Riley squeezed her hand. “What were you supposed to have done differently-let him kill you?”
“No, of course not,” she said, releasing a deep sigh. “I just think he’s trying to tell us we can’t stop him. I mean-he killed her and dumped her in a national park where hikers found her probably within minutes. That’s bold.”
“And risky, too,” Joe pointed out. “If he starts thinking he’s invincible, that’s good for us. He’ll start making mistakes, and we’ll have him.”
“Are we going to be in the loop on this investigation?” Riley asked Joe. “I need to see the reports.”
“They’re faxing everything they get. As soon as they know something, we’ll know something. I’ll bring by copies when they’re ready.” Joe shot a comforting smile at Hannah. “Don’t let this get to you, Hannah. You just stay safe here with Riley and do what you can to remember more about the attack. That’s all you can do.”
Riley walked him to the door when he rose to leave. “Do you think she’s right? Is it a message?”
“I think you and Hannah need to keep working on her memory lapses,” Joe responded. “If she knows anything at all about the attack she hasn’t yet remembered, it could be the break we need. If this guy is willing to kill someone just to let us know he can, nobody’s safe.”

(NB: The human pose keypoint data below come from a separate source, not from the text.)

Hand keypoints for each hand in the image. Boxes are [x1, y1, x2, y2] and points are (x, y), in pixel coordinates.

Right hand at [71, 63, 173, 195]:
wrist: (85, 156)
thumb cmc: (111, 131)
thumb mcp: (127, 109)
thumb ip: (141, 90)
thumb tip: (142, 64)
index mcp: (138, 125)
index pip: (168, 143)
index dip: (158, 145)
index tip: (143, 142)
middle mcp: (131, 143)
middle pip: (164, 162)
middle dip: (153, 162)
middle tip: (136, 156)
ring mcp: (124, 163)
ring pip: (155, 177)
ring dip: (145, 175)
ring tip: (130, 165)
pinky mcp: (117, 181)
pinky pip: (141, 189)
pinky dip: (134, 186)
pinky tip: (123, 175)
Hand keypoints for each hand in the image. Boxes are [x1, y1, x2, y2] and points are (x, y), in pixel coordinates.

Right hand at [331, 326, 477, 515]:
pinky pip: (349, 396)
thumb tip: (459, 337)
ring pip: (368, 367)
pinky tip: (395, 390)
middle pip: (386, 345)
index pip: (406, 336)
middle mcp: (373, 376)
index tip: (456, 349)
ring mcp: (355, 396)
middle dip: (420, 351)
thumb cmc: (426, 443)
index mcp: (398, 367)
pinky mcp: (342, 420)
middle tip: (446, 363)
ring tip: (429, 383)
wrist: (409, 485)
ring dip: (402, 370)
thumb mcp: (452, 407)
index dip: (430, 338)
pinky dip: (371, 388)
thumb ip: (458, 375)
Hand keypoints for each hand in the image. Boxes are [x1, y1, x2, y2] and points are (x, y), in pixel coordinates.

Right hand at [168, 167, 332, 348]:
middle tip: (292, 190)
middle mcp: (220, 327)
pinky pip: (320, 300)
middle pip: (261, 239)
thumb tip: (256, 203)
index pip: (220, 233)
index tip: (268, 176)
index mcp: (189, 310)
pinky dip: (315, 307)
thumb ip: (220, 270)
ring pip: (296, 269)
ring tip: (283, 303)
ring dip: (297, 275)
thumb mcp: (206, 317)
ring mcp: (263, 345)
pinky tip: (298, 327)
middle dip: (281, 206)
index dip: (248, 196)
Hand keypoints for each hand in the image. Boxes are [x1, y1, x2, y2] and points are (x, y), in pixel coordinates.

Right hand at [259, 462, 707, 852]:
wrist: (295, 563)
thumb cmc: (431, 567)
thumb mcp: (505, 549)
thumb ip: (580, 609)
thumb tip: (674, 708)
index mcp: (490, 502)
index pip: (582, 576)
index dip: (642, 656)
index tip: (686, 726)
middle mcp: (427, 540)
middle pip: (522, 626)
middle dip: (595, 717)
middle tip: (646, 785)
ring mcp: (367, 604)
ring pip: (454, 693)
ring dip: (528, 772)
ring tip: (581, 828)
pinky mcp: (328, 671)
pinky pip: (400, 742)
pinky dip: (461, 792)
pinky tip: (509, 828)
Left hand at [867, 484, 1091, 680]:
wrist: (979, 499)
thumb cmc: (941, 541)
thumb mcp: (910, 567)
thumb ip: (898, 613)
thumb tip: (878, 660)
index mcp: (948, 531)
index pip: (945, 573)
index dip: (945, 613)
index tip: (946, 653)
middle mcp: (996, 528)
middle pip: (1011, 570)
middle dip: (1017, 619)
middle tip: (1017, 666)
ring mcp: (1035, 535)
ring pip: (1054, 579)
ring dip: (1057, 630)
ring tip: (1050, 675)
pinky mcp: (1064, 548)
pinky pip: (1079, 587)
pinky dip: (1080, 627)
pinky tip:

Riley closed the door behind Joe and looked back at Hannah, who still sat at the table, gazing at him with wide, worried eyes. “Why don’t we rustle up some dinner?” he suggested.
“I’m not hungry.”
He sighed. He wasn’t, either, even though lunch had been a long time ago. He wished he knew where Jack was. It had been a real help to have him around for the past day, especially since the horses didn’t just feed themselves every day. He should have asked Joe to take over stable duties that night, but Joe had a very pregnant wife at home, and with a murderous bastard out there killing women-
“I should call Jack,” he said aloud, reaching into his pocket for his phone. “I’m not sure whether he fed the horses or not.”
“We could do that, couldn’t we?” Hannah stood, flexing her arms over her head. “I wouldn’t mind the exercise.”
Or the distraction, he suspected. “You sure? It’s cold and wet out there.”
“I go fishing in December in the rain all the time,” she said firmly, her square little chin lifting. “I’m not fragile.”
He didn’t remind her of how she’d damned near fallen apart earlier that afternoon. Post-traumatic stress could fell big, tough, well-trained men. Then again, considering what she’d been through, she was holding up pretty well.
“Okay,” he agreed. He grabbed their coats from the mudroom and led her out to the truck.
THE HARD RAIN HADN’T SEEMED to affect the hard-pressed dirt track to the stable, Hannah noticed. Perhaps the ground had been too dry for the rain to have made much impact, or maybe it was mostly rocky soil to begin with. There was a lot about Wyoming that seemed almost as alien to her as a foreign country, from the craggy mountains to the thin, dry air.